While it might be a serious claim to prove that the inability of the concession reached in 2007 to metamorphose into a contract is because of the pecuniary interest of some powers-that-be in the NIMC, the truth however, is that this breakdown of agreement clearly reveals the lackadaisical stance of the Nigerian government to private enterprises. For all its worth, the government should have ensured that a promising enterprise like the Chams which has been globally recognised, stay afloat and continue as a beacon of hope to entrepreneurs and investors.
However, the Nigerian government in its characteristic manner just flushed the last bit of hope down the sink.  
 
This will surely go a long way to affect the decisions of investors (both foreign and local).
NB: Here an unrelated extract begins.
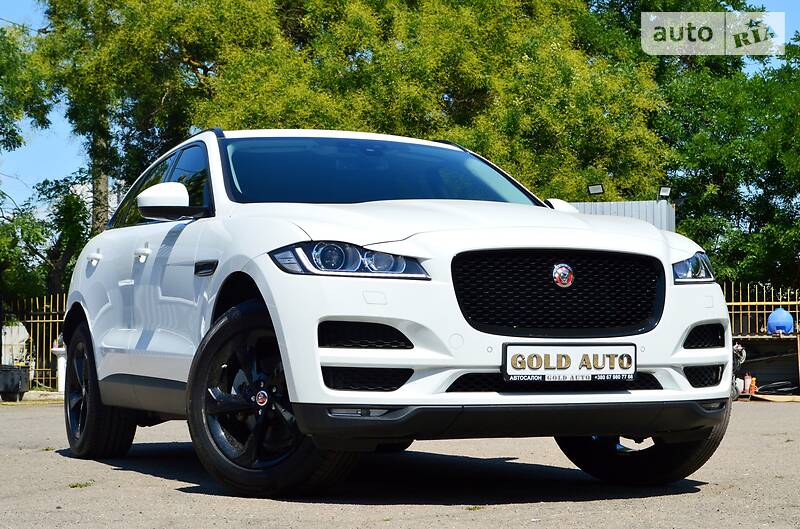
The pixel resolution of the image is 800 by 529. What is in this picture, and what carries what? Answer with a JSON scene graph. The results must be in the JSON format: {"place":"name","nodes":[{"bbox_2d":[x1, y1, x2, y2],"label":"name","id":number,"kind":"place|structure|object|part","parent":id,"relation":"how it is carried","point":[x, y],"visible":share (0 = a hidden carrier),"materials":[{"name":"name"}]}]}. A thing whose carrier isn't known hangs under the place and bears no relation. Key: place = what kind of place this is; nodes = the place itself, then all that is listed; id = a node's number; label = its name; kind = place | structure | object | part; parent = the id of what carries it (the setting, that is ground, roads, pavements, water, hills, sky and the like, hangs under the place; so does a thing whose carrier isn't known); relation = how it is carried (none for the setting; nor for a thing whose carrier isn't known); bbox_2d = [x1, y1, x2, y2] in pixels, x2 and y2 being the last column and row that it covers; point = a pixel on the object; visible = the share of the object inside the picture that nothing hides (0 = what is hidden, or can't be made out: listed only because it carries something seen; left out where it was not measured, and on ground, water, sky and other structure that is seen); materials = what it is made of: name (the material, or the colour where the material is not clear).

Investors that have been looking to enter into mutually beneficial businesses will now look to other countries where they don’t have to fear government backlash to do business with as a result of this costly oversight.

The truth is, the Nigerian government has done very little to ensure that entrepreneurs and SME owners are given the “freedom” needed to grow and scale favorably through access to adequate support systems and infrastructures.

There have been cases of poor management of entrepreneurial funds. Just recently, a veteran Nigerian actor cried out to the Nigerian government to investigate the sum of $200 million released by the past administration to assist the movie-making industry. He (Mr. Larry Williams) urged President Muhammadu Buhari to probe a certain $200 million purportedly placed under BoI’s management by Jonathan, for disbursement to practitioners in the entertainment industry.

If this high-handedness continues, the implication of this is not farfetched; the Nigerian economy might be on a jolly ride to oblivion. It needs no further reiteration that entrepreneurship stimulates the growth of any economy and enhances the global outlook (as Chams City clearly did) of a country when given the required support and space to thrive. Entrepreneurs are vital parts of any economy contributing to improved living standards, bringing about substantial local capital generation and most importantly employment opportunities and social reformations.

In a time when the country is seriously looking to diversify its economy away from crude oil, it will really be a wise decision for the government to include entrepreneurial development in the core of its diversification. The numbers are there to prove that entrepreneurship remains a gold mine waiting to be fully explored by the Nigerian government. Even at a time when it had not been given full attention, the agricultural  industry contributed 23.77 per cent of the country’s GDP and the fashion industry added  N380 billion into the national coffers annually. The entertainment industry also has gone to prove how dexterous Nigerians can be with it rating as the second largest movie industry in the world beating America’s Hollywood.

The Nigerian government needs to stop “killing its own” and give wings to entrepreneurs to steer Nigeria to an economic and social el dorado.